A further note: None of the test points chosen fall outside the convex hull of the embedding. This is deliberate – the inverse transform function operates poorly outside the bounds of that convex hull. Be warned that if you select points to inverse transform that are outside the bounds about the embedding you will likely get strange results (often simply snapping to a particular source high dimensional vector).
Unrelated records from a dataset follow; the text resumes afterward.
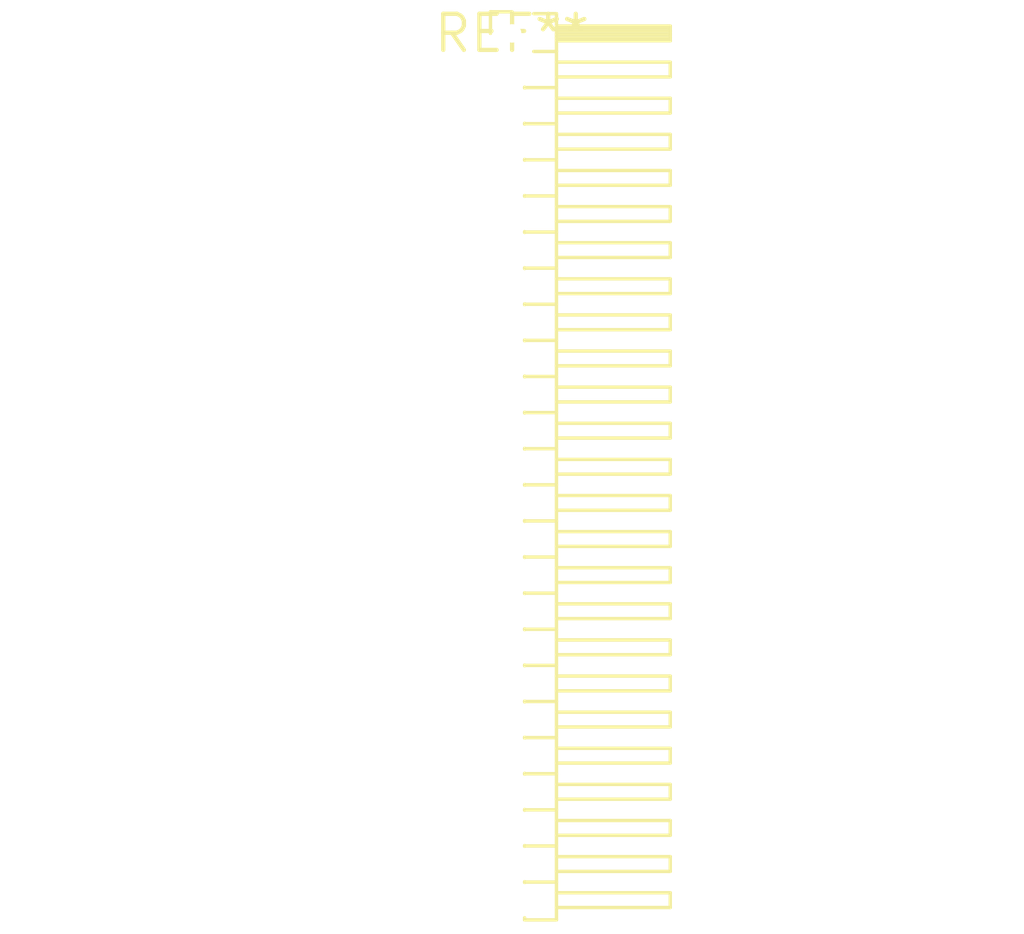
<source format=kicad_pcb>
(kicad_pcb (version 20240108) (generator pcbnew)

  (general
    (thickness 1.6)
  )

  (paper "A4")
  (layers
    (0 "F.Cu" signal)
    (31 "B.Cu" signal)
    (32 "B.Adhes" user "B.Adhesive")
    (33 "F.Adhes" user "F.Adhesive")
    (34 "B.Paste" user)
    (35 "F.Paste" user)
    (36 "B.SilkS" user "B.Silkscreen")
    (37 "F.SilkS" user "F.Silkscreen")
    (38 "B.Mask" user)
    (39 "F.Mask" user)
    (40 "Dwgs.User" user "User.Drawings")
    (41 "Cmts.User" user "User.Comments")
    (42 "Eco1.User" user "User.Eco1")
    (43 "Eco2.User" user "User.Eco2")
    (44 "Edge.Cuts" user)
    (45 "Margin" user)
    (46 "B.CrtYd" user "B.Courtyard")
    (47 "F.CrtYd" user "F.Courtyard")
    (48 "B.Fab" user)
    (49 "F.Fab" user)
    (50 "User.1" user)
    (51 "User.2" user)
    (52 "User.3" user)
    (53 "User.4" user)
    (54 "User.5" user)
    (55 "User.6" user)
    (56 "User.7" user)
    (57 "User.8" user)
    (58 "User.9" user)
  )

  (setup
    (pad_to_mask_clearance 0)
    (pcbplotparams
      (layerselection 0x00010fc_ffffffff)
      (plot_on_all_layers_selection 0x0000000_00000000)
      (disableapertmacros false)
      (usegerberextensions false)
      (usegerberattributes false)
      (usegerberadvancedattributes false)
      (creategerberjobfile false)
      (dashed_line_dash_ratio 12.000000)
      (dashed_line_gap_ratio 3.000000)
      (svgprecision 4)
      (plotframeref false)
      (viasonmask false)
      (mode 1)
      (useauxorigin false)
      (hpglpennumber 1)
      (hpglpenspeed 20)
      (hpglpendiameter 15.000000)
      (dxfpolygonmode false)
      (dxfimperialunits false)
      (dxfusepcbnewfont false)
      (psnegative false)
      (psa4output false)
      (plotreference false)
      (plotvalue false)
      (plotinvisibletext false)
      (sketchpadsonfab false)
      (subtractmaskfromsilk false)
      (outputformat 1)
      (mirror false)
      (drillshape 1)
      (scaleselection 1)
      (outputdirectory "")
    )
  )

  (net 0 "")

  (footprint "PinHeader_1x25_P1.27mm_Horizontal" (layer "F.Cu") (at 0 0))

)

</source>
Let’s continue the demonstration by looking at the Fashion MNIST dataset. As before we can load this through sklearn.

```
data, labels = sklearn.datasets.fetch_openml('Fashion-MNIST', version=1, return_X_y=True)
```

Again we can fit this data with UMAP and get a mapper object.

```
mapper = umap.UMAP(random_state=42).fit(data)
```

Let’s plot the embedding to see what we got as a result:

```
umap.plot.points(mapper, labels=labels)
```

Again we’ll generate a set of test points by making a grid interpolating between four corners. As before we’ll select the corners so that we can stay within the convex hull of the embedding points and ensure nothing too strange happens with the inverse transforms.

```
corners = np.array([
[-2, -6], # bags
[-9, 3], # boots?
[7, -5], # shirts/tops/dresses
[4, 10], # pants
])
test_pts = np.array([
(corners[0]*(1-x) + corners[1]*x)*(1-y) +
(corners[2]*(1-x) + corners[3]*x)*y
for y in np.linspace(0, 1, 10)
for x in np.linspace(0, 1, 10)
])
```

Now we simply apply the inverse transform just as before. Again, be warned, this is quite expensive computationally and may take some time to complete.

```
inv_transformed_points = mapper.inverse_transform(test_pts)
```

And now we can use similar code as above to set up our plot of the embedding with test points overlaid, and the generated images.

```
# Set up the grid
fig = plt.figure(figsize=(12,6))
gs = GridSpec(10, 20, fig)
scatter_ax = fig.add_subplot(gs[:, :10])
digit_axes = np.zeros((10, 10), dtype=object)
for i in range(10):
for j in range(10):
digit_axes[i, j] = fig.add_subplot(gs[i, 10 + j])
# Use umap.plot to plot to the major axis
# umap.plot.points(mapper, labels=labels, ax=scatter_ax)
scatter_ax.scatter(mapper.embedding_[:, 0], mapper.embedding_[:, 1],
c=labels.astype(np.int32), cmap='Spectral', s=0.1)
scatter_ax.set(xticks=[], yticks=[])
# Plot the locations of the text points
scatter_ax.scatter(test_pts[:, 0], test_pts[:, 1], marker='x', c='k', s=15)
# Plot each of the generated digit images
for i in range(10):
for j in range(10):
digit_axes[i, j].imshow(inv_transformed_points[i*10 + j].reshape(28, 28))
digit_axes[i, j].set(xticks=[], yticks=[])
```

This time we see some of the interpolations between items looking rather strange – particularly the points that lie somewhere between shoes and pants – ultimately it is doing the best it can with a difficult problem. At the same time many of the other transitions seem to work pretty well, so it is, indeed, providing useful information about how the embedding is structured.